→ What you need to do
Render every line of the listing as a Markdown table with the columns Row and Line, numbering each row and omitting blank lines. Leave the pictures out of your answer.

→ Provided material
────────────────────

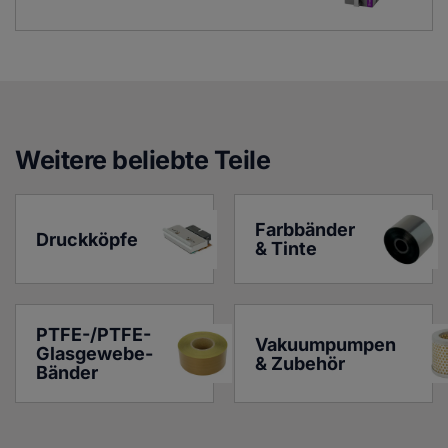
Weitere beliebte Teile
Farbbänder 
Druckköpfe
& Tinte
PTFE-/PTFE-
Vakuumpumpen 
Glasgewebe-
& Zubehör
Bänder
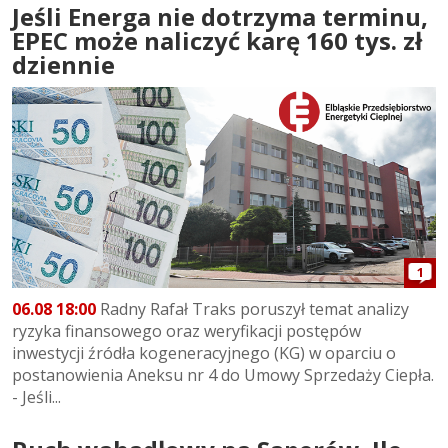
Jeśli Energa nie dotrzyma terminu,
EPEC może naliczyć karę 160 tys. zł
dziennie
1
06.08 18:00
Radny Rafał Traks poruszył temat analizy
ryzyka finansowego oraz weryfikacji postępów
inwestycji źródła kogeneracyjnego (KG) w oparciu o
postanowienia Aneksu nr 4 do Umowy Sprzedaży Ciepła.
- Jeśli...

────────────────────

→ Output below
| Row | Line |
|---|---|
| 1 | Weitere beliebte Teile |
| 2 | Farbbänder  |
| 3 | Druckköpfe |
| 4 | & Tinte |
| 5 | PTFE-/PTFE- |
| 6 | Vakuumpumpen  |
| 7 | Glasgewebe- |
| 8 | & Zubehör |
| 9 | Bänder |
| 10 | Jeśli Energa nie dotrzyma terminu, |
| 11 | EPEC może naliczyć karę 160 tys. zł |
| 12 | dziennie |
| 13 | 1 |
| 14 | 06.08 18:00 |
| 15 | Radny Rafał Traks poruszył temat analizy |
| 16 | ryzyka finansowego oraz weryfikacji postępów |
| 17 | inwestycji źródła kogeneracyjnego (KG) w oparciu o |
| 18 | postanowienia Aneksu nr 4 do Umowy Sprzedaży Ciepła. |
| 19 | - Jeśli... |